Initial response was largely polarised, as the film not only attracted enthusiasts but repelled detractors. As Jack Nance, who attended the Filmex screening, observed, “There was this stunned silence. Then the applause started…. [The audience] just stood up, and it was beautiful.” (4) The influential trade publication Variety, however, gave the film a scathing review, noting that despite its “good tech values”, the film was “a sickening bad-taste exercise”, offering “little substance or subtlety.” Other prominent reviewers – such as Pauline Kael in The New Yorker and, after its international release, Richard Combs in the Guardian – found more to laud, including the film’s mood (partly facilitated by the black-and-white photography) and dream logic, as well as its ability to provoke viewer reaction via disturbing and ambiguous imagery. The 89-minute version edited for wide-release in 1978 omits several of the original scenes, including one in which Henry observes two children digging for coins in the dirt (a snippet of which is retained in the release version), and one of Henry spying on two women tied to a bed who are approached by a man holding an electrical box (Lynch himself has described the scene as “too disturbing”). Despite rumours in 2000 – allegedly instigated by Eraserhead’s assistant cameraperson Catherine Coulson at a Twin Peaks fan festival – of a DVD Director’s Cut of the original 100-minute film, the 89-minute cut remains the sole available commercial edition, re-released solely on DVD in January 2006 in a cleaned and remastered form (5).

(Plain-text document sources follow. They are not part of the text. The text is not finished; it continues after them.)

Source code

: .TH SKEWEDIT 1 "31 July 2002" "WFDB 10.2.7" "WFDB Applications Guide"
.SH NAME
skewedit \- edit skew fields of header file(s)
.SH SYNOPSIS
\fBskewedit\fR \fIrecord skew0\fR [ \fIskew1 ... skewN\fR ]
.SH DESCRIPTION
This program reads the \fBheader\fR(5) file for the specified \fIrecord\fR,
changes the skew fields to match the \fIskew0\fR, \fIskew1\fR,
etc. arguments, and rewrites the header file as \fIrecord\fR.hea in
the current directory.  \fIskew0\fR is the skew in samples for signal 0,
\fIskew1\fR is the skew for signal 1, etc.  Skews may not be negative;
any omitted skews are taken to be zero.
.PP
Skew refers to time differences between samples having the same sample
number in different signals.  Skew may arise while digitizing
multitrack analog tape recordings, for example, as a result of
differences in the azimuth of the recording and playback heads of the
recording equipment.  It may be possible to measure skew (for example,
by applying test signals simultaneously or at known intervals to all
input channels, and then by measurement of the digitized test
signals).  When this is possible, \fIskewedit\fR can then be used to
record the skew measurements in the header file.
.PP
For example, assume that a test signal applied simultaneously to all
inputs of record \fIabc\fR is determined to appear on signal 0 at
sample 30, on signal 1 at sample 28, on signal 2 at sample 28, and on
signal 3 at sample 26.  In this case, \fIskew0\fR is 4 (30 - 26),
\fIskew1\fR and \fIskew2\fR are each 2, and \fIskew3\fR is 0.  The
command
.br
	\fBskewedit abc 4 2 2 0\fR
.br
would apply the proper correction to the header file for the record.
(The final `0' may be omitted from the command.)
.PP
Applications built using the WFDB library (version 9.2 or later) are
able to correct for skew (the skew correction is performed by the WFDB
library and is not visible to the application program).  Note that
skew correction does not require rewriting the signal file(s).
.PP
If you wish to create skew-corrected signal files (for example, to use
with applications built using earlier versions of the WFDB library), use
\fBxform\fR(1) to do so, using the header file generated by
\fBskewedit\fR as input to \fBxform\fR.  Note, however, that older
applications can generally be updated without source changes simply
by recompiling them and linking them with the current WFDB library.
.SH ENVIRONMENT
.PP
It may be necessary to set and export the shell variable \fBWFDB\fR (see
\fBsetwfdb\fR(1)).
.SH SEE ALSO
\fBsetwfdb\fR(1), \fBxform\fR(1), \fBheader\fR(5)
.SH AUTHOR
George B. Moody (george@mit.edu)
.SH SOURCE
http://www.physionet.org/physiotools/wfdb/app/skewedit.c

Although Lynch has commented that “it would be virtually impossible to deliver [Eraserhead] to an audience” nowadays because “all the truly experimental work is taking place on video in art galleries” (6), the film has nonetheless remained relevant owing to its influential and innovative treatment of familiar subjects, brought together in an absurd and surreal amalgamation that challenges viewers’ expectations and sensibilities regarding narrative and visual form. An important example of innovative and daring filmmaking, Eraserhead remains brilliant to some, indecipherable to others, and always, it seems, provocative.

Endnotes

  1. This oft-cited description, the subtitle of Lynch’s original script, was the tagline used to promote the film upon its release.
  2. Critical writing on Eraserhead tends to emphasise psychological and psychoanalytic elements; see, for example, K. George Godwin’s review in Film Quarterly vol. 39, no. 1, Autumn 1985, pp. 37-43; the general discussion in Kenneth C. Kaleta, David Lynch, Twayne, New York, 1993, pp. 29-39; and the critical analysis by Martha P. Nochimson in The Passion of David Lynch, University of Texas Press, Austin, 1997, pp. 151-172.
  3. Cited by David Hughes, The Complete Lynch, Virgin Publishing, London, 2001, p. 19, referencing an interview originally conducted by Time magazine. On the film’s notorious production history, see K. George Godwin, “Eraserhead: The Story behind the Strangest Film Ever Made, and the Cinematic Genius who Directed it”, Cinefantastique vol. 14, no. 5, September 1984, pp. 41-72.
  4. Cited by Hughes, p. 29; Hughes also provides a synopsis of original Eraserhead reviews.
  5. Reviews of the remastered DVD have been quite positive; the current listings on the review-compilation page of Rotten Tomatoes, for instance, include 22 reviews, with a 100% “fresh” rating (though these 22 do not include first-tier review sources such as The New York Times or The New Yorker, for instance).
  6. Interview with David Lynch by Chris Rodley, Lynch on Lynch, Faber and Faber, London, 1997, p. 84.

About The Author

Catherine S. Cox is Professor of English at the University of Pittsburgh’s Johnstown campus, Pennsylvania, USA.